EXERCISE OBJECTIVE: What you give back must match the records below exactly.

Start of AVAILABLE DATA

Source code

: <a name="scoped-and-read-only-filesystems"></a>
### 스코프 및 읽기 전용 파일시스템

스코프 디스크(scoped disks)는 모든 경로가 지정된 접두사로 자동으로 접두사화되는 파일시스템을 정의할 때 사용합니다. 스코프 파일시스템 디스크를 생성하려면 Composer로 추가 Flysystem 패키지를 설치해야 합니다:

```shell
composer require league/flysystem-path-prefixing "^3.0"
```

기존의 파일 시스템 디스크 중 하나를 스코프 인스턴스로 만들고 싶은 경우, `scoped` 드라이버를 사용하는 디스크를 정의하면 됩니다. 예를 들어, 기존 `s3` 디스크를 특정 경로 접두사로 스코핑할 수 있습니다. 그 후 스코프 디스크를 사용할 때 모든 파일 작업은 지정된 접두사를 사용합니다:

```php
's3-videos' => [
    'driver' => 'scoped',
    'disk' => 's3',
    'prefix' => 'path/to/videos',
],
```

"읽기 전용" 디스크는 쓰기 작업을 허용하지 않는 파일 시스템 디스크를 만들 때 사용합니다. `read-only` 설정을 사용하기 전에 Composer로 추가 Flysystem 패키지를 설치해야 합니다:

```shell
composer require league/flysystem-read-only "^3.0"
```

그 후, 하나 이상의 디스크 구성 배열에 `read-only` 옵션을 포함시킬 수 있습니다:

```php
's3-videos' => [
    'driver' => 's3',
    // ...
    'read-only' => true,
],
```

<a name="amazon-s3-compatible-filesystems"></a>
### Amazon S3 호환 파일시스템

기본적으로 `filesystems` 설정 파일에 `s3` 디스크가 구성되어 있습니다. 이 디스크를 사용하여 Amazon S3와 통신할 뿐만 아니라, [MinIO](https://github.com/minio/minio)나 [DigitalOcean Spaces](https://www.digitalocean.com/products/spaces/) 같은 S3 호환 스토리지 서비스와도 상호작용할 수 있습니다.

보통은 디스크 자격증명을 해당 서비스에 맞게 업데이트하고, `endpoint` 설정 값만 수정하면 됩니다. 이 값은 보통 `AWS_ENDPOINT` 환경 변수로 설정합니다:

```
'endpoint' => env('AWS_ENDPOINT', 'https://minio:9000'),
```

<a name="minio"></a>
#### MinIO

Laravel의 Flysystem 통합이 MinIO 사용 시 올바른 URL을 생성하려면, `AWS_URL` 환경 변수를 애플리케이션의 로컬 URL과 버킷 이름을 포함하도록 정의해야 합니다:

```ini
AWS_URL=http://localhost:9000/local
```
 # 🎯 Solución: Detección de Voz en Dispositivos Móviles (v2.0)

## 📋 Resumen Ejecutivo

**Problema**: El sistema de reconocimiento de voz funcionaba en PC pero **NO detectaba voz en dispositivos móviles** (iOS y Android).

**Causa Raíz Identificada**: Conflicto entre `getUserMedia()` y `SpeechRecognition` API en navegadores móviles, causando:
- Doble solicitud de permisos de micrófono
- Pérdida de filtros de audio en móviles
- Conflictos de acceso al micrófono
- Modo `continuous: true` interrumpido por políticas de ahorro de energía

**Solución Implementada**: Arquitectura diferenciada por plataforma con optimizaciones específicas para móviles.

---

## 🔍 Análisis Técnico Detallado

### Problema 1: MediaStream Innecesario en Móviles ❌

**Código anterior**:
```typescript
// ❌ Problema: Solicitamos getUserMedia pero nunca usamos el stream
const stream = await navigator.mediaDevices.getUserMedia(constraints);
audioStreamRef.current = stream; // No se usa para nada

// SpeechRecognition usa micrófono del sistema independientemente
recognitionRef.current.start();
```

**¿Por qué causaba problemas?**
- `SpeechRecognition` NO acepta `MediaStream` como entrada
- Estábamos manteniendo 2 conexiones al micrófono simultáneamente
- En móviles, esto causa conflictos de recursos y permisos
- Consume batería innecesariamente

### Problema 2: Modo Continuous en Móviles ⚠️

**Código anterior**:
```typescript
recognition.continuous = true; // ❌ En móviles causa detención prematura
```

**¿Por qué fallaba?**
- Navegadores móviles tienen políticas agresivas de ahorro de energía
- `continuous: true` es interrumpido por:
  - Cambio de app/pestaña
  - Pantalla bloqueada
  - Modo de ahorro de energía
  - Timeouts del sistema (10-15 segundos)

End of AVAILABLE DATA

OUTPUT OF THE EXERCISE:
Source code

: <a name="scoped-and-read-only-filesystems"></a>
### 스코프 및 읽기 전용 파일시스템

스코프 디스크(scoped disks)는 모든 경로가 지정된 접두사로 자동으로 접두사화되는 파일시스템을 정의할 때 사용합니다. 스코프 파일시스템 디스크를 생성하려면 Composer로 추가 Flysystem 패키지를 설치해야 합니다:

```shell
composer require league/flysystem-path-prefixing "^3.0"
```

기존의 파일 시스템 디스크 중 하나를 스코프 인스턴스로 만들고 싶은 경우, `scoped` 드라이버를 사용하는 디스크를 정의하면 됩니다. 예를 들어, 기존 `s3` 디스크를 특정 경로 접두사로 스코핑할 수 있습니다. 그 후 스코프 디스크를 사용할 때 모든 파일 작업은 지정된 접두사를 사용합니다:

```php
's3-videos' => [
    'driver' => 'scoped',
    'disk' => 's3',
    'prefix' => 'path/to/videos',
],
```

"읽기 전용" 디스크는 쓰기 작업을 허용하지 않는 파일 시스템 디스크를 만들 때 사용합니다. `read-only` 설정을 사용하기 전에 Composer로 추가 Flysystem 패키지를 설치해야 합니다:

```shell
composer require league/flysystem-read-only "^3.0"
```

그 후, 하나 이상의 디스크 구성 배열에 `read-only` 옵션을 포함시킬 수 있습니다:

```php
's3-videos' => [
    'driver' => 's3',
    // ...
    'read-only' => true,
],
```

<a name="amazon-s3-compatible-filesystems"></a>
### Amazon S3 호환 파일시스템

기본적으로 `filesystems` 설정 파일에 `s3` 디스크가 구성되어 있습니다. 이 디스크를 사용하여 Amazon S3와 통신할 뿐만 아니라, [MinIO](https://github.com/minio/minio)나 [DigitalOcean Spaces](https://www.digitalocean.com/products/spaces/) 같은 S3 호환 스토리지 서비스와도 상호작용할 수 있습니다.

보통은 디스크 자격증명을 해당 서비스에 맞게 업데이트하고, `endpoint` 설정 값만 수정하면 됩니다. 이 값은 보통 `AWS_ENDPOINT` 환경 변수로 설정합니다:

```
'endpoint' => env('AWS_ENDPOINT', 'https://minio:9000'),
```

<a name="minio"></a>
#### MinIO

Laravel의 Flysystem 통합이 MinIO 사용 시 올바른 URL을 생성하려면, `AWS_URL` 환경 변수를 애플리케이션의 로컬 URL과 버킷 이름을 포함하도록 정의해야 합니다:

```ini
AWS_URL=http://localhost:9000/local
```
 # 🎯 Solución: Detección de Voz en Dispositivos Móviles (v2.0)

## 📋 Resumen Ejecutivo

**Problema**: El sistema de reconocimiento de voz funcionaba en PC pero **NO detectaba voz en dispositivos móviles** (iOS y Android).

**Causa Raíz Identificada**: Conflicto entre `getUserMedia()` y `SpeechRecognition` API en navegadores móviles, causando:
- Doble solicitud de permisos de micrófono
- Pérdida de filtros de audio en móviles
- Conflictos de acceso al micrófono
- Modo `continuous: true` interrumpido por políticas de ahorro de energía

**Solución Implementada**: Arquitectura diferenciada por plataforma con optimizaciones específicas para móviles.

---

## 🔍 Análisis Técnico Detallado

### Problema 1: MediaStream Innecesario en Móviles ❌

**Código anterior**:
```typescript
// ❌ Problema: Solicitamos getUserMedia pero nunca usamos el stream
const stream = await navigator.mediaDevices.getUserMedia(constraints);
audioStreamRef.current = stream; // No se usa para nada

// SpeechRecognition usa micrófono del sistema independientemente
recognitionRef.current.start();
```

**¿Por qué causaba problemas?**
- `SpeechRecognition` NO acepta `MediaStream` como entrada
- Estábamos manteniendo 2 conexiones al micrófono simultáneamente
- En móviles, esto causa conflictos de recursos y permisos
- Consume batería innecesariamente

### Problema 2: Modo Continuous en Móviles ⚠️

**Código anterior**:
```typescript
recognition.continuous = true; // ❌ En móviles causa detención prematura
```

**¿Por qué fallaba?**
- Navegadores móviles tienen políticas agresivas de ahorro de energía
- `continuous: true` es interrumpido por:
  - Cambio de app/pestaña
  - Pantalla bloqueada
  - Modo de ahorro de energía
  - Timeouts del sistema (10-15 segundos)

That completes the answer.